Sun Oct 26 10:33pm EDT
In a perfect world, the Doc would be given carte blanche to publicly torch the Bowl Championship Series in effigy and institute the elaborate, double-elimination battle royale of his dreams. But we live in the world we live in, so each Sunday the Doc looks at what the new BCS numbers mean for the rest of the season. Rooting interest: chaos. Always chaos.
Not much changes in the big picture this week, with the exception of Penn State's leap in the computer polls: PSU is third after its win over Ohio State, up from seventh according to the machines last week. It's nice to see everyone getting along, all the way up to the inevitable train wreck when the various tracks fail to sort themselves out over the last month. The computers can't agree on anything past the top three teams, with Oklahoma and Georgia sharing No. 4, Oklahoma State, Utah and Boise State sharing No. 7 and Texas Tech and Florida tied for tenth, all in defiance of the human polls. Past the top three, verily, it is the madness we bargained for.
Sitting pretty. Status quo still favors Texas and Alabama, which both remain ahead of Penn State by a miniscule but solid margin that will only grow if the Longhorns and Tide keep winning -- both UT and 'Bama have better wins on their existing resumés and tougher schedules down the stretch than the Lions and won't be budged from the top by anything short of an upset. And even if Texas loses this weekend at Texas Tech, PSU has to look out from below: the Raiders could be rocketing up the polls with the chance to keep rising against Oklahoma, Oklahoma State and the Big 12 Championship still in front of them. In other words, if there are three major undefeated teams at the end of the year, strength of schedule virtually guarantees Penn State is the odd man out.

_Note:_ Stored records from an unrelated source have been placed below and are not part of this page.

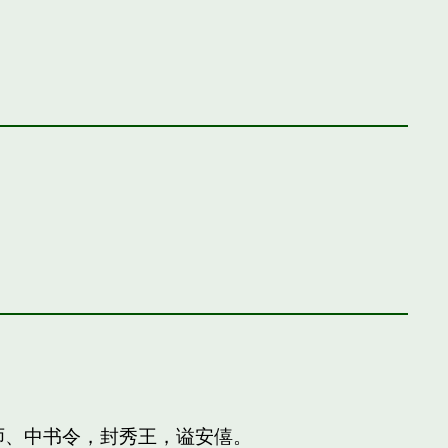
师、中书令，封秀王，谥安僖。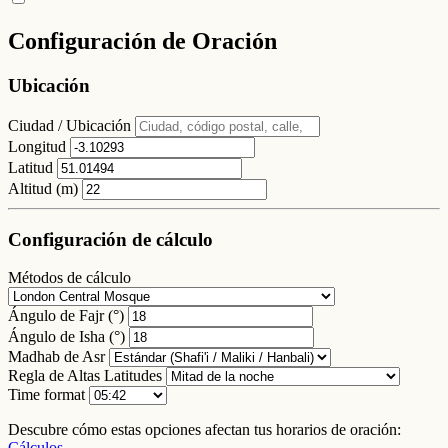
Configuración de Oración
Ubicación
Ciudad / Ubicación
Longitud
Latitud
Altitud (m)
Configuración de cálculo
Métodos de cálculo
Ángulo de Fajr (°)
Ángulo de Isha (°)
Madhab de Asr
Regla de Altas Latitudes
Time format
Descubre cómo estas opciones afectan tus horarios de oración:
Cálculos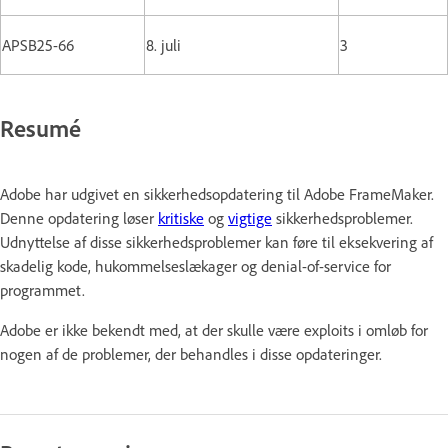
APSB25-66
8. juli
3
Resumé
Adobe har udgivet en sikkerhedsopdatering til Adobe FrameMaker.
Denne opdatering løser
kritiske
og
vigtige
sikkerhedsproblemer.
Udnyttelse af disse sikkerhedsproblemer kan føre til eksekvering af
skadelig kode, hukommelseslækager og denial-of-service for
programmet.
Adobe er ikke bekendt med, at der skulle være exploits i omløb for
nogen af de problemer, der behandles i disse opdateringer.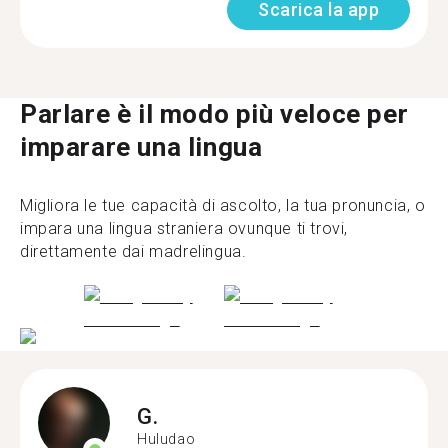
Scarica la app
Parlare è il modo più veloce per
imparare una lingua
Migliora le tue capacità di ascolto, la tua pronuncia, o
impara una lingua straniera ovunque ti trovi,
direttamente dai madrelingua.
G.
Huludao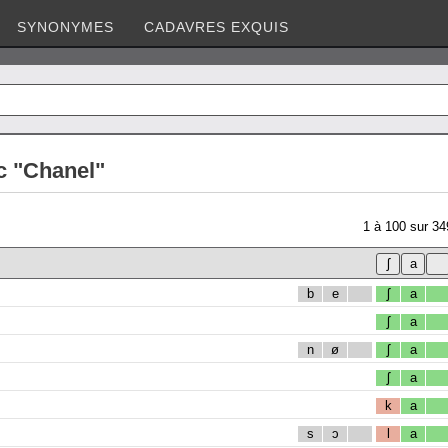
SYNONYMES
CADAVRES EXQUIS
c "Chanel"
1
à
100
sur
34
b
e
ʃ
a
ʃ
a
n
ø
ʃ
a
ʃ
a
k
a
s
ɔ
l
a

The flipside of that -- assuming any undefeated team from a BCS conference will play for a championship ahead of a one-loss team -- is that the Lions have a much better chance of running the table against Iowa, Indiana and Michigan State than any of the other undefeated teams on their stretch runs:
Texas has at least two, possibly three (depending on what happens to Kansas) ranked opponents left, assuming the requisite date in the Big 12 Championship; even if Texas Tech does come out of next Saturday unblemished over the Horns, it has an even tougher road to navigate. Alabama has annual bugaboos LSU and Auburn (the Tide has lost 11 straight to division rivals named "Tigers") and the SEC Championship against the Florida-Georgia winner. So Penn State's task now is to take care of its business, then sit and wait for the others to fall by the wayside.
A little help? USC is in very bad shape here. The Trojans remain in front of Florida and Georgia for the moment, but that won't last past this weekend, when the winner of the Cocktail Party earns its biggest win of the regular season and effectively punches its ticket to the SEC Championship. SC can't compete with that with only one ranked team (Cal) left on its schedule. So the Trojans not only need at least three of the four unbeatens to lose, but also need Oklahoma and the Georgia-Florida winner to go down with a second loss, as well. Even if it keeps winning, I wouldn't expect USC to advance any higher than fourth without some highly improbable dominoes falling in its favor.
Oklahoma's chances hinge on winning the Big 12 South, and for that to happen, the Sooners need a Texas loss this weekend and subsequent wins over Texas Tech and Oklahoma State to create a two or three-way logjam that somehow ends with OU crashing the Big 12 Championship. The Georgia-Florida winner needs a Texas or Penn State loss, too, with the added bonus that it can knock Alabama out of the way itself in the SEC Championship.
For chaos' sake. Best case scenario: Texas, Alabama and Penn State all finish undefeated and the Lions complain about the snub all the way to Pasadena. Short of that, losses by Texas and Bama could create an insolvable bottleneck of teams with equally legitimate claims -- between a one-loss Big 12 champion, a one-loss SEC champion and one-loss USC, the difference could be a couple hundredths of a point in some algorithm no one understands.
It's quite possible Texas, Texas Tech and Oklahoma all end the season with one loss and a mind-bending win triangle against one another. Maybe Georgia edges Alabama on a field goal or something to win the SEC in far less impressive fashion than Bama won in Athens in September. That's the dream, anyway.